Mas é necessário atentar para o seguinte fato: em I Pe 2,4ss, São Pedro afirmar que Jesus Cristo é a Pedra angular, do mesmo modo São Paulo diz em Ef 2,20 e em I Cor 3,9ss, já em Gl 2,9; São Paulo diz que as colunas da Igreja são Tiago, Cefas (Pedro) e João, também em I Cor 3, 9-11, São Paulo nos diz que: “Nos somos operários com Deus. Vós, o campo de Deus, o edifício de Deus. Segundo a graça que Deus me deu, como sábio arquiteto lancei o fundamento, mas, outro edifica sobre ele. Quanto ao fundamento, ninguém pode pôr outro diverso daquele que já foi posto: Jesus Cristo.”

Mas estas passagens não excluem Pedro como a pedra sobre a qual Jesus assentou a sua Igreja, para provar isso, é oportuno citar um exemplo:

Quem é a luz do mundo? em Jo 8,12 encontramos a resposta dada por Jesus Cristo: “Falou-lhes outra vez Jesus: “Eu sou a luz do mundo; aquele que me segue, não andará em trevas, mas terá a luz da vida.” No entanto, em Mt 5,13, o próprio Jesus Cristo, Nosso Senhor, diz a seus discípulos: “Vós sois a luz do mundo”, ou seja, segundo as Sagradas Escrituras, Jesus Cristo e seus discípulos são a luz do mundo. Será isso uma contradição?
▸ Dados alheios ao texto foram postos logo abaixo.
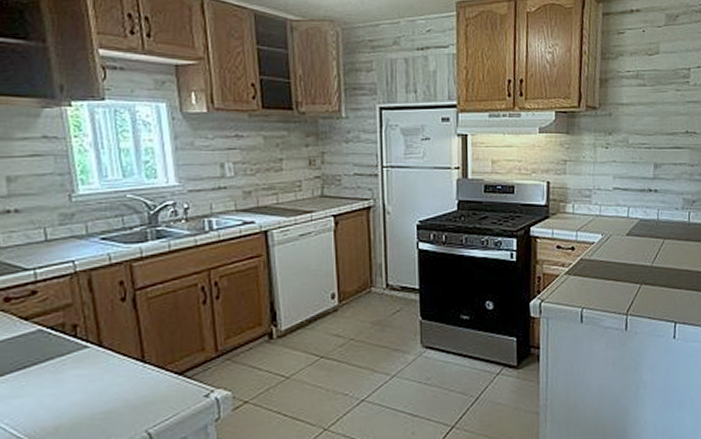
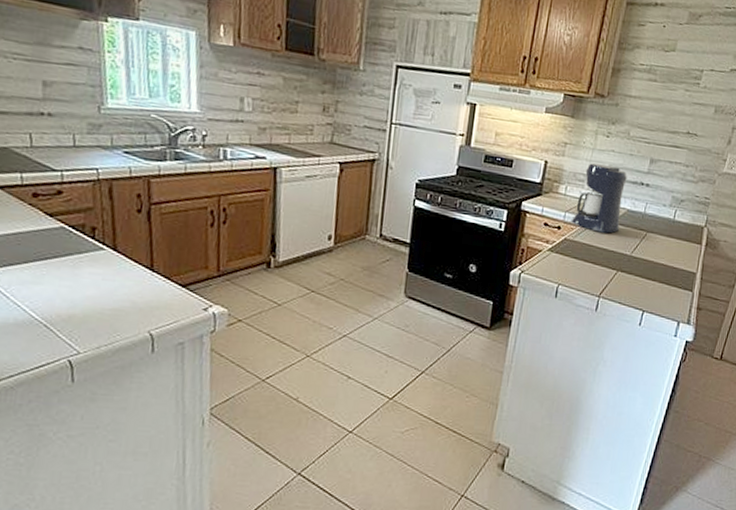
coffee maker: none [584,177,635,247] -> present [571,163,627,234]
Não, pois, existe uma diferença, basta fazer uma analogia com os astros do sistema solar. O Sol é uma estrela que produz luz, a lua e os planetas refletem essa luz, mas não produz luz; do mesmo modo é Jesus Cristo, ele é Deus que produz a luz, ele cria a luz; os discípulos refletem essa luz, mas não cria luz alguma. Assim ocorre com São Pedro e Jesus Cristo; os apóstolos afirmam ser Jesus a pedra viva, pois, Jesus é a pedra absoluta, ele é a pedra de maior autoridade, mas ele, com sua autoridade, transfere autoridade aos apóstolos em especial a São Pedro, basta conferir Mt 28,18-20: “Mas Jesus aproximando-se, lhes disse: “Toda autoridade me foi dada no céu e na Terra. Ide, pois, e ensinai a todas as nações; batizai-as em nome do Pai, do Filho e do Espírito Santo. Ensinai-as a observar tudo o que vos prescrevi. Eis que estou convosco todos os dias, até o fim do mundo”. Ou seja, Cristo afirma ter autoridade, e autoriza os apóstolos a ensinarem toda a humanidade.